Desde mais ao menos os 12 anos que comecei a passar muito tempo à frente dos espelhos. Nunca tinha gostado do meu aspeto, mas só me começou a incomodar quando me apercebi que podia não agradar, igualmente, às outras pessoas. Principalmente à rapariga loira de brincos cor-de-rosa da turma do outro lado do corredor. Casas - de - banho, janelas, retrovisores dos carros, tudo servia para eu observar, nem que fosse de esguelha, a gravidade da situação. O meu cabelo castanho encaracolado era demasiado castanho e demasiado emaranhado, estranho, oleoso. O meu nariz achatado ocupava demasiado espaço na minha cara. E aquele sinal preto, irritante, na minha bochecha esquerda, também não contribuía para a minha auto-estima.A minha mãe dizia-me sempre para não me preocupar, que todos tínhamos um aspeto único e que são pequenas imperfeições como sinais e narizes aduncos que nos tornam especiais. Mas os espelhos não pareciam concordar com ela. Nem a rapariga loira dos brincos cor-de-rosa.

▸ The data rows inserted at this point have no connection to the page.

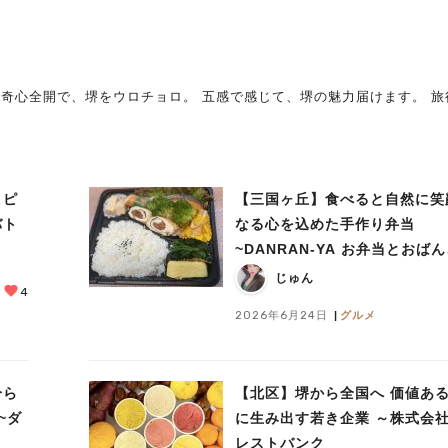
奇心全開で、堺をウロチョロ。 五感で感じて、堺の魅力届けます。 旅
！ピ
【三国ヶ丘】食べると自然に笑
バト
なる心を込めた手作り弁当
~DANRAN-YA お弁当とおば
居酒屋
じゅん
4
2026年6月24日
グルメ
分ら
【北区】堺から全国へ 価値あ
~ダ
に生み出す若き企業 ～株式会
レストバンク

Uma tarde, eu estava em casa, de pé, à frente do espelho da parede da casa-de-banho. Estava mais revoltado que o costume, sem nenhuma razão aparente. Olhei para o meu reflexo desconsolado, e como sempre, não gostei do que vi. Os meus braços eram demasiado magros. O meu nariz pareceu maior que o normal, os olhos mais afastados. Cerrei os punhos. Como gostaria de partir aquele espelho, ou melhor, todos os espelhos do mundo, para nunca mais ter de me torturar com aquela visão, este meu reflexo horrível que me atirava à cara tudo o que eu não tinha mas gostava de ter.
E, nesse momento, o meu reflexo pestanejou.
Fiquei, paralisado, a olhar. Sem respirar, sem mexer um músculo.
O que é que eu acabara de ver?
Devagarinho, levantei um braço.
O meu reflexo imitou-me.
Levantei o outro, desta vez o esquerdo. O meu reflexo levantou-o igualmente, sendo no entanto o direito, a imagem invertida como sempre. Estava prestes a atribuir aquela ilusão ao cansaço, quando o meu reflexo sorriu.
Toquei na minha boca. Eu não estava a sorrir.
- Olá, Robert. - Disse-me ele, sempre com aquele sorriso.
- Tu... estás a falar? - Perguntei, atónito. O choque do que estava a acontecer bloqueou-me da cabeça aos pés, impedindo-me de fazer o que quer que fosse.
- Sim, estou. Tu também.
- Mas... tu és o meu reflexo. Devias fazer o que eu faço. - Balbuciei, tentando encontrar algum sentido, alguma lógica naquela situação. Parte de mim queria fugir. Mas a outra parte estava demasiado curiosa, e permaneci no mesmo sítio.
- Não estou a perceber a tua surpresa. Foste tu que me deste esta capacidade. Não estás sempre a chamar-me, a olhar para mim, a inspecionar-me? Então, não vejo o problema de termos uma conversa, de vez em quando.
- Pois... suponho que não. - Respondi, cautelosamente. Bem, de facto, o meu reflexo tem tido um papel importante na minha vida, ultimamente. Fitei-o. Éramos iguais. Gémeos autênticos. Mas o meu reflexo continuava a sorrir, e exibia uma aura de confiança que me sempre me faltara.
- Ainda bem que estás de acordo comigo, Robert! Então vamos lá falar de assuntos sérios. Como é que vai a rapariga loira?
- Que rapariga loira? - Perguntei, fingindo-me desentendido.
- Oh, sabes perfeitamente de quem eu estou a falar. Não podes mentir a ti próprio! Ela já falou contigo?
- Não. - Admiti, resignado, após uns segundos de silêncio. - Duvido que ela saiba sequer que eu existo.